26. An autocatalytic electroless silver plating bath comprising: i. an aqueous solution of a silver salt; and ii. a substituted alkylene oxide compound iii. boric acid.

27. An autocatalytic electroless silver plating bath according to claim 26, wherein a metal is present in a concentration of between 0.5-5 g/l, preferably 0.3-3g/l, more preferably 0.4-2g/l.

28. An autocatalytic electroless plating bath according to any of claims 26-27, wherein the substituted alkylene oxide compound is nonylphenol oxylate.

29. An autocatalytic electroless plating bath according to any of claims 26-28, wherein the substituted alkylene oxide compound is present in a concentration ranging from 0.01 g/l to 10g/l inclusive, preferably from 0.1 g/l to 1g/l inclusive, more preferably from 0.1 g/l to 0.3g/l inclusive.

30. An autocatalytic electroless plating bath according to any of claims 26-29, additionally comprising polyethylene glycol with a molecular weight from 100- 4000 in which part of the polymer is soluble in the aqueous solution.

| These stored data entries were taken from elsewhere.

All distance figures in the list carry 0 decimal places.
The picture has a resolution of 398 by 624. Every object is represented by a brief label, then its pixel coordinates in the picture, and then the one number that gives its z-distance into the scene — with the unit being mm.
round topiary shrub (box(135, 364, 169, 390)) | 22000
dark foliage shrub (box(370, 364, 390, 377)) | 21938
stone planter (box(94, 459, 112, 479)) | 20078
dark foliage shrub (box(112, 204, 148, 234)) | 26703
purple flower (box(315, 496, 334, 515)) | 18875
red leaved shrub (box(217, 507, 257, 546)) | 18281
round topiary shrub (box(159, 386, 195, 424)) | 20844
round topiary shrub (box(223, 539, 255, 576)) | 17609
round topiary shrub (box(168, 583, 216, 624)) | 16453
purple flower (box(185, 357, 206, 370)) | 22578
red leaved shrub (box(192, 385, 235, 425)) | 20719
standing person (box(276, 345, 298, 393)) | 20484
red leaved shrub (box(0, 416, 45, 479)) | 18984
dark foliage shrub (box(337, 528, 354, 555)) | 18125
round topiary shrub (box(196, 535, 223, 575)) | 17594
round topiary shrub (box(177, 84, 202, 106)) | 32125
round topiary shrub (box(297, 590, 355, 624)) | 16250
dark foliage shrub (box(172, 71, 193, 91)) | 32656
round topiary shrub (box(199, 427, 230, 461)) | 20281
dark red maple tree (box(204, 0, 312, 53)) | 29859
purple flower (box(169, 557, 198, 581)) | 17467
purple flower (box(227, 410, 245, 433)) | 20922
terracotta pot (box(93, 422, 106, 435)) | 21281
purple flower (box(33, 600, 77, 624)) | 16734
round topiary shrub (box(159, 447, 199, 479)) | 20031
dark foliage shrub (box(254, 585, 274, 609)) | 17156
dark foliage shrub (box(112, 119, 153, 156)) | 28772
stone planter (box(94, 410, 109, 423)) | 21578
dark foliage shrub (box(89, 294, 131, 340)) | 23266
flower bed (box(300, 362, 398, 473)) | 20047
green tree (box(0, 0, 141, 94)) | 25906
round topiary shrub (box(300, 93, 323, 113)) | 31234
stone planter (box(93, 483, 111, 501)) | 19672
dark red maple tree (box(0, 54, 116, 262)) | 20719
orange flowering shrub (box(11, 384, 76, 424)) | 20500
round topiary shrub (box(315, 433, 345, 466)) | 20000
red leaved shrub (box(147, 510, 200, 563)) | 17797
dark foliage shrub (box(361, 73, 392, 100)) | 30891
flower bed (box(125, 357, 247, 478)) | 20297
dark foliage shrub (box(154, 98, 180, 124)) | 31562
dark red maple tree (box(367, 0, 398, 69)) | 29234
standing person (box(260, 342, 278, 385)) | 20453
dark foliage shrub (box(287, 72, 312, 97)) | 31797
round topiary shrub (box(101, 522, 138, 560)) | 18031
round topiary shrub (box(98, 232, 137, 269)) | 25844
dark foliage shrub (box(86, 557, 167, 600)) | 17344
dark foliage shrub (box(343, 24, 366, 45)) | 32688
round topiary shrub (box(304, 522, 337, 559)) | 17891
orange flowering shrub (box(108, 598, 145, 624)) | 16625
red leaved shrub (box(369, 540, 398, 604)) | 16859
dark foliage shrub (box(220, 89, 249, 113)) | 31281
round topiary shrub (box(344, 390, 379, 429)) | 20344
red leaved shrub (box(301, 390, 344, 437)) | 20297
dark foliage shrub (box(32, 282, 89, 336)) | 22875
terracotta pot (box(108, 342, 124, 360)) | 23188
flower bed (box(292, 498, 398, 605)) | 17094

31. An autocatalytic electroless plating bath according to any of claims 26-30, wherein the polyethylene glycol is present in a concentration of up to 0.2g/l.

32. An autocatalytic electroless plating bath according to any of claims 26-31 , additionally comprising a base.

33. An autocatalytic electroless plating bath according to any of claims 26-31 , wherein the base is selected from the group comprising: hydroxides of group I and Il metals, and organic bases.

34. An autocatalytic electroless plating bath according to any of claims 26-33, additionally comprising a reducing agent.

35. An autocatalytic electroless plating bath according to claim 34, wherein the reducing agent is selected from the group comprising: hydrides and metal hydride salts of boron and aluminium, glucamines, dextrose, glyoxal, Rochelle salts, mixtures of Rochelle salts and crystallized sugar, inverted sugar, cobalt ion, hydrides, metal hydride salts, hydrazine, hydrazine sulfate, dimethylamine borane, diethylamide borane, triethylamine borane, formaldehyde, hypophosphite, gluconates, polyhydric alcohols, aldonic acid, aldonic lactone and sulfides.

36. An autocatalytic electroless plating bath according to any of claims 26-36, additionally comprising a complexing agent.

37. An autocatalytic electroless plating bath according to claim 36, wherein the complexing agent is selected from the group comprising EDTA, Rochelle's salt, citric acid, sodium citrate, succinic acid, proprionic acid, glycolic acid, sodium acetate, lactic acid, sodium pyrophophate, pyridium-3-sulfonic acid, potassium tartrate, Quadrol, sodium phosphate, potassium citrate, sodium borate sodium cyanide, potassium cyanide, triethylenetetraamine and methylamine.

38. A method for autocatalytic plating of silver metal directly onto a silicon surface without the need for an intervening layer of metal, the method comprising:

i. etching of the silicon surface. ii. immersion of the silicon surface into the bath of claim 26; iii. allowing the silicon surface to be coated with silver metal; and iiii. removing the silver-coated silicon surface from the bath.